## [Task to complete]
Only some lines are wanted. Transcribe, exactly, the lines below from the line with "9 207 14.55" up to and including the line with "386 75 2.96".

┄┄┄┄┄┄┄┄┄┄

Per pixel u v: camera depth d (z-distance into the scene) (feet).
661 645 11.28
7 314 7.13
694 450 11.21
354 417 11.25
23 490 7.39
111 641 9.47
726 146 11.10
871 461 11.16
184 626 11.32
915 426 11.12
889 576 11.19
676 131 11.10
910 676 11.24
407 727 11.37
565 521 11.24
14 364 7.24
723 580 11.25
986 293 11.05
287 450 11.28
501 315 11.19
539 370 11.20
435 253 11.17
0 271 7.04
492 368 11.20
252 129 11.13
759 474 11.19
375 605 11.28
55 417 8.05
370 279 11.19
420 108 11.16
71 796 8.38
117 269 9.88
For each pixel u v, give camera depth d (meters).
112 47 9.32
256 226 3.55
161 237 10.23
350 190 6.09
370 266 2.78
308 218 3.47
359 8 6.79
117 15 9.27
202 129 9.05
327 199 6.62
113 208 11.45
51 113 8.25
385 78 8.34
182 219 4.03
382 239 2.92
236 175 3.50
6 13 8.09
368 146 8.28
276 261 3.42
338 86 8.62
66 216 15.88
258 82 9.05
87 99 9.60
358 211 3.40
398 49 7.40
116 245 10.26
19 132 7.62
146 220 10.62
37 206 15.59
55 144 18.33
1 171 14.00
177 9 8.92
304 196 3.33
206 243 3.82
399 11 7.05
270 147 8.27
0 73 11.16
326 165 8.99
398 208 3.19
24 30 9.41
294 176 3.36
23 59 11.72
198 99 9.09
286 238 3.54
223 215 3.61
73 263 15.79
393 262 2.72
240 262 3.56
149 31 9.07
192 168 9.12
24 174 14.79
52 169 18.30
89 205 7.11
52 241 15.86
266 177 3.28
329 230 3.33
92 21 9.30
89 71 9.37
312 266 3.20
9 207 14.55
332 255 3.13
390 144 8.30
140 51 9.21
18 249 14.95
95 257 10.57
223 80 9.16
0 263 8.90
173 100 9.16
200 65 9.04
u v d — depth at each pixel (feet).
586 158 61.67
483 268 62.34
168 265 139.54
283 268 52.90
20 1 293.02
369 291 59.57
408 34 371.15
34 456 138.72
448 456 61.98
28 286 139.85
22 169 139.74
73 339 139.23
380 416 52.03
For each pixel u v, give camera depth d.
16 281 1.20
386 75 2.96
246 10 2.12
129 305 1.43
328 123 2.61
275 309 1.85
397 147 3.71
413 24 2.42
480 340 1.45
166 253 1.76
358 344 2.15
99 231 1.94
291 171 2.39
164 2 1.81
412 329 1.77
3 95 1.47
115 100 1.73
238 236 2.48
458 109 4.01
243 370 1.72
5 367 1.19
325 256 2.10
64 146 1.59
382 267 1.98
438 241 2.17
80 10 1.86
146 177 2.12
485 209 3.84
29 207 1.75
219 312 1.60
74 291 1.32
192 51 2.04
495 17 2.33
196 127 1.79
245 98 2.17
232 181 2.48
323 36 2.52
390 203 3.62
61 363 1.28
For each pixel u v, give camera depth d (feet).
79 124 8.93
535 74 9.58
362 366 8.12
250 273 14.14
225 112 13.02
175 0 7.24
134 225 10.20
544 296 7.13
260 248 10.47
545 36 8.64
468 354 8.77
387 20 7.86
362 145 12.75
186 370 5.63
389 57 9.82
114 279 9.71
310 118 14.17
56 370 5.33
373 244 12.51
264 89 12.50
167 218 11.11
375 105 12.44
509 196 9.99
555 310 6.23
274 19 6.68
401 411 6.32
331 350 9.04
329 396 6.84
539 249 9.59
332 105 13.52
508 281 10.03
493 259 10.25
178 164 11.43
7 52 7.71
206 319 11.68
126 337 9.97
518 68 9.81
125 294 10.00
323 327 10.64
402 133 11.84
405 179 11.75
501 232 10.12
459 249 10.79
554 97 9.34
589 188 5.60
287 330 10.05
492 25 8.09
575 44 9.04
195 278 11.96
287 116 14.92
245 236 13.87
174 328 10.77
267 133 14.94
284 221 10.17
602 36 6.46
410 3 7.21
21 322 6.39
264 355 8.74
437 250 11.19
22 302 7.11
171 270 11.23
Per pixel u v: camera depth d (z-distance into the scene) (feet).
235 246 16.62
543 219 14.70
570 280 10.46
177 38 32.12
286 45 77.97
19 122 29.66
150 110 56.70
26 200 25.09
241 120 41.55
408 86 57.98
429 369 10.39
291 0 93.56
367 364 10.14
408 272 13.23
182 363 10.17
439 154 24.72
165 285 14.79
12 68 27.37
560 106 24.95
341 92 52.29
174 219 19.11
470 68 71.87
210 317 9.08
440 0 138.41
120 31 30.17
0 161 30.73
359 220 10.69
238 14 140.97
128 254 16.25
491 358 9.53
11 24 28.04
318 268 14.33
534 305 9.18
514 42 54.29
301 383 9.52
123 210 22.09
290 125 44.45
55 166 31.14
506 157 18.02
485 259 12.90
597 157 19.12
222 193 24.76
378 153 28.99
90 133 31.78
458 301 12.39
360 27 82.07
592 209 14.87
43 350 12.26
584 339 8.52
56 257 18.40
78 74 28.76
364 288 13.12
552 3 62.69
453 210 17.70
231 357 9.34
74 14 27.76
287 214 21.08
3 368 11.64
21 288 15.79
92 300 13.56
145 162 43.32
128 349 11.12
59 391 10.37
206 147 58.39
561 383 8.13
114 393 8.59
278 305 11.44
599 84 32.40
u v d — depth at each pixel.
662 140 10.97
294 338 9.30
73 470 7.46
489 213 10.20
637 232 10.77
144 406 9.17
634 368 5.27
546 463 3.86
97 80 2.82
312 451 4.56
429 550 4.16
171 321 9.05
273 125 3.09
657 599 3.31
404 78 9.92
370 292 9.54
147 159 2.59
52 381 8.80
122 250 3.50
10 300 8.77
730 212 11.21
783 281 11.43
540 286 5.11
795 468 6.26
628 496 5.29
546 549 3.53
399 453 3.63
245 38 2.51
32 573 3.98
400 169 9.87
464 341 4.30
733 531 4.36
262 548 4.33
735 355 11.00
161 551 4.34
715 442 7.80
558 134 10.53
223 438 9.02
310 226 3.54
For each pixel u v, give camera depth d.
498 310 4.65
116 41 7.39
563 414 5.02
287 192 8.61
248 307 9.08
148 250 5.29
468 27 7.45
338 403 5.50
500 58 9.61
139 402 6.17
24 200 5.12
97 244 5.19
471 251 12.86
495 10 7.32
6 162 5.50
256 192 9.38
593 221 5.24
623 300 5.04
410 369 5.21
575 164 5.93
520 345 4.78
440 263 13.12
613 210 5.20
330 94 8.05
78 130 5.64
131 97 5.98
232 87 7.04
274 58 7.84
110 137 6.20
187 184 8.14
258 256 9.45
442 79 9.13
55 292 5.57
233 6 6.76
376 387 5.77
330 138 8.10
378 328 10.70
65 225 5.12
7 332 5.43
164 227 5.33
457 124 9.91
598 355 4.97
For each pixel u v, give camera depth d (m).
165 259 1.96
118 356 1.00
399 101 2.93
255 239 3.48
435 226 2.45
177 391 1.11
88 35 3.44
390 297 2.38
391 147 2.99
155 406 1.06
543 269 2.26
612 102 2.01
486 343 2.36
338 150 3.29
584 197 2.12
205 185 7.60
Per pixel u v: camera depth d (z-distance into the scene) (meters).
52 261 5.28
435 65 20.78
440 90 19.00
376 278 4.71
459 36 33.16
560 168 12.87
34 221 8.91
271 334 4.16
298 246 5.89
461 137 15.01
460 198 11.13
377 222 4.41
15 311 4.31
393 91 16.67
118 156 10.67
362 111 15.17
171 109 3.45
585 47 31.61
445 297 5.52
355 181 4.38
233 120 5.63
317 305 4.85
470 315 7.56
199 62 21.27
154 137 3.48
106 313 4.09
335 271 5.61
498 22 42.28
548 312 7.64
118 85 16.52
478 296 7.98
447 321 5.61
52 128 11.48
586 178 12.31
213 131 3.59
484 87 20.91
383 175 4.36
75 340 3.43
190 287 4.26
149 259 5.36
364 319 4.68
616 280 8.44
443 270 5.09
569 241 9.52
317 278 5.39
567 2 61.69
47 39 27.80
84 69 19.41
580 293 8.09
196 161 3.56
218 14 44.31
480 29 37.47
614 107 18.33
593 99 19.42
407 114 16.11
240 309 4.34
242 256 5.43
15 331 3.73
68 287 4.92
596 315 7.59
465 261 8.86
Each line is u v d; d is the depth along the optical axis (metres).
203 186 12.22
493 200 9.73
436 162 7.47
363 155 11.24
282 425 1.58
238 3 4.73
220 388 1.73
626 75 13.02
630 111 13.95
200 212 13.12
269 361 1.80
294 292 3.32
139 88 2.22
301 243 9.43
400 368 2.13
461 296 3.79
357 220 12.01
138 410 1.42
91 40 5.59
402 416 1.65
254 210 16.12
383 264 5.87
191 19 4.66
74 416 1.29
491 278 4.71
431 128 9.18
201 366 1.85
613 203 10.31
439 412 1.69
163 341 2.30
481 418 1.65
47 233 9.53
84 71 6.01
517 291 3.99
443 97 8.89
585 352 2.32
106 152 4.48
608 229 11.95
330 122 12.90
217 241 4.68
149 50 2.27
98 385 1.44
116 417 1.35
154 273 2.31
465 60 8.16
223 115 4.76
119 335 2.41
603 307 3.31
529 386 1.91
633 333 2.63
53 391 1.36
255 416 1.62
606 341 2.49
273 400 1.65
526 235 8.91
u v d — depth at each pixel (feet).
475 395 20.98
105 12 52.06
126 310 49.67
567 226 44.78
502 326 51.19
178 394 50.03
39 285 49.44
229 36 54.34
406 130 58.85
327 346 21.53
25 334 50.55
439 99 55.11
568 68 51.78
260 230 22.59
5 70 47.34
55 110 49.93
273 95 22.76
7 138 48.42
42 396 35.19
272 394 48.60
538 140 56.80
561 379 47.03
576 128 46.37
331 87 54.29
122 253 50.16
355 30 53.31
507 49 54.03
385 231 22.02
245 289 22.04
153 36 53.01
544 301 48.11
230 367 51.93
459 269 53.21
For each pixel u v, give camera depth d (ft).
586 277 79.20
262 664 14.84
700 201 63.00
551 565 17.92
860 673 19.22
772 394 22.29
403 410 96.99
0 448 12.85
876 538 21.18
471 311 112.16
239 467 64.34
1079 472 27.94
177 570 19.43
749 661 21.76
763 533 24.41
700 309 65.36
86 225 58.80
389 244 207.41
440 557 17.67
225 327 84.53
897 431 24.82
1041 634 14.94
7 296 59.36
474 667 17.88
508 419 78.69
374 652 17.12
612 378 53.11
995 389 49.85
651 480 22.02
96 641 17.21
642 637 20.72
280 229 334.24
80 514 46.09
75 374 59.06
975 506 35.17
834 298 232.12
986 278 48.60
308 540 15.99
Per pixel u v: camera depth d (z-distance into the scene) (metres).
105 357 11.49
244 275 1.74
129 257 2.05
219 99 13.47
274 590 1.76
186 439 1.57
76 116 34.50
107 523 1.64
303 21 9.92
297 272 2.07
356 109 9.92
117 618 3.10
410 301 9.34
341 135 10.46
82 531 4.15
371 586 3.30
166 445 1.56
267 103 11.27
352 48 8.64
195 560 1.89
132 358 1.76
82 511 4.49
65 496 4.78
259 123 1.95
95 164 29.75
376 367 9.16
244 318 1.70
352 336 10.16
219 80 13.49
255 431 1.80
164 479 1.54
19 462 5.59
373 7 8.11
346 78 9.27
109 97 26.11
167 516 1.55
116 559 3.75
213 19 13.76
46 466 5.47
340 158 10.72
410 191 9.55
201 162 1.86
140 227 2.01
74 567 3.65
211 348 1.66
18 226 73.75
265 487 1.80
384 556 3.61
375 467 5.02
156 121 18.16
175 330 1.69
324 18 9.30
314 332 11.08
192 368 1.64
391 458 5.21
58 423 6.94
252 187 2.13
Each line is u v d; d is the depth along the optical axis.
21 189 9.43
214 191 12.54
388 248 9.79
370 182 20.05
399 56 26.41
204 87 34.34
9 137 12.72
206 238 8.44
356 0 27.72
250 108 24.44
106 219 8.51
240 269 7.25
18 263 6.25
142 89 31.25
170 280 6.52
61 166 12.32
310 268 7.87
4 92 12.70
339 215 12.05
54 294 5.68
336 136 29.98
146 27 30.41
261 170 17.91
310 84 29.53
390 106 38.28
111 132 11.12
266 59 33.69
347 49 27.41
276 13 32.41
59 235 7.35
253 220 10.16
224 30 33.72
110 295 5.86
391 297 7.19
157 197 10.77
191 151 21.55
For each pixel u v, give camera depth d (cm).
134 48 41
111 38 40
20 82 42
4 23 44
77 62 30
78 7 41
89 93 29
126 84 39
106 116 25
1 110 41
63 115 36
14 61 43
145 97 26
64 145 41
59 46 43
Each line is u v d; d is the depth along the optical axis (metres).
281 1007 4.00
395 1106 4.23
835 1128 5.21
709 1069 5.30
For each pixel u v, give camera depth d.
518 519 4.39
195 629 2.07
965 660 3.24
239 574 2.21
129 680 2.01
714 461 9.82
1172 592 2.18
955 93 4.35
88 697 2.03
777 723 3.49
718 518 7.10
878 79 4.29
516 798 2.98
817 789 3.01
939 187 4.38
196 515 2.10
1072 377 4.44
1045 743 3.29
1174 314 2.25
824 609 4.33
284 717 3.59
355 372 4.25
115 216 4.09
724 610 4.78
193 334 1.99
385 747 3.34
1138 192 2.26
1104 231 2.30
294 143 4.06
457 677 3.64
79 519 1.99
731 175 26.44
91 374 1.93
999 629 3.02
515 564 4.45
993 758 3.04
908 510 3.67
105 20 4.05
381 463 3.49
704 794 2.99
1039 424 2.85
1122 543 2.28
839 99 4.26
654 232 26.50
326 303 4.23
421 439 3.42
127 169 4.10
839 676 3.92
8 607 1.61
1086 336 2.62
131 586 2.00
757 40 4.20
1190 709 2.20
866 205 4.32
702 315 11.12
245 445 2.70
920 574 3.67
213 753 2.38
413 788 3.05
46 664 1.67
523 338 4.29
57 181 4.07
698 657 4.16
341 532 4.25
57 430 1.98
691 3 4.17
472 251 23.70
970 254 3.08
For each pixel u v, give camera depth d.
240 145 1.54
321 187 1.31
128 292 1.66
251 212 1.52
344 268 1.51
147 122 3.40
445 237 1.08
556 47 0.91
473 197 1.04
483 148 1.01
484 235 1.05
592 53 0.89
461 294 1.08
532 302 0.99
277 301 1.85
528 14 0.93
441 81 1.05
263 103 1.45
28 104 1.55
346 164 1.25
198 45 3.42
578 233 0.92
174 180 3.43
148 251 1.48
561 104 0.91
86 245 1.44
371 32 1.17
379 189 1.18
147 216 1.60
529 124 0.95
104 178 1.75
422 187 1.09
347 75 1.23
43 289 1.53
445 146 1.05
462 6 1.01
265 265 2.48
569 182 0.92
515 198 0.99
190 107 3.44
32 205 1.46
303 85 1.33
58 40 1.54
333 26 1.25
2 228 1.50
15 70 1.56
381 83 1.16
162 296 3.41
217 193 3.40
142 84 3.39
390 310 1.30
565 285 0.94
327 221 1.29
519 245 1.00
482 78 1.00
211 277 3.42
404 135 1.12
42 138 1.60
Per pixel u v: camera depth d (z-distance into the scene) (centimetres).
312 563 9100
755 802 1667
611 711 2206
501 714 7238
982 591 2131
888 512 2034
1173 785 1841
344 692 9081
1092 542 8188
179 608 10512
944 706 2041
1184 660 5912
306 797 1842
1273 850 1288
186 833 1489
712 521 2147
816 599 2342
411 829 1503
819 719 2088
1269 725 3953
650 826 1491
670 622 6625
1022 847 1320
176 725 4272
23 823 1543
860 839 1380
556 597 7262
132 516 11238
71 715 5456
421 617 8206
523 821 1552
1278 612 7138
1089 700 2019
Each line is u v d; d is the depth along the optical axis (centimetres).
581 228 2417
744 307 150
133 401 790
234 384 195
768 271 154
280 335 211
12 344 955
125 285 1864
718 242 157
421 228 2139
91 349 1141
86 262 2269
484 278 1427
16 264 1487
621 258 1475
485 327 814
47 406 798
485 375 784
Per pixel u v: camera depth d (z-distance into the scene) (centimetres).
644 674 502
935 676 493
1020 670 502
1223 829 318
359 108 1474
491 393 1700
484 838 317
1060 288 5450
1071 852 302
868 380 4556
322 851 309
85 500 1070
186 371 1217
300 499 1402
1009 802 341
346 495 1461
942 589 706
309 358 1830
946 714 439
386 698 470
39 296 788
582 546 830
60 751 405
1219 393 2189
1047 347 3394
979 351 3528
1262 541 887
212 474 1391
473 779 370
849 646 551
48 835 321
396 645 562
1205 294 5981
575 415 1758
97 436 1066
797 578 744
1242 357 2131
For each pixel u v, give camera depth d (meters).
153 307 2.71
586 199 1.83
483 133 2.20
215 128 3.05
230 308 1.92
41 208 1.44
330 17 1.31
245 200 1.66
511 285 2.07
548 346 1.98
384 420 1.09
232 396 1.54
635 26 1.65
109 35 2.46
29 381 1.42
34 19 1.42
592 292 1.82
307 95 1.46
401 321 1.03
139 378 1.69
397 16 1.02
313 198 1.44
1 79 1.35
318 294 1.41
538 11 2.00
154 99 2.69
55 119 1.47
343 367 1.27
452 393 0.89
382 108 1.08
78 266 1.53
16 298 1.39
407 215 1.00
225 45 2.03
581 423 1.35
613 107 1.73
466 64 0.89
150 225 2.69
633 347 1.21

┄┄┄┄┄┄┄┄┄┄

## [Exercise output]
9 207 14.55
332 255 3.13
390 144 8.30
140 51 9.21
18 249 14.95
95 257 10.57
223 80 9.16
0 263 8.90
173 100 9.16
200 65 9.04
u v d — depth at each pixel (feet).
586 158 61.67
483 268 62.34
168 265 139.54
283 268 52.90
20 1 293.02
369 291 59.57
408 34 371.15
34 456 138.72
448 456 61.98
28 286 139.85
22 169 139.74
73 339 139.23
380 416 52.03
For each pixel u v, give camera depth d.
16 281 1.20
386 75 2.96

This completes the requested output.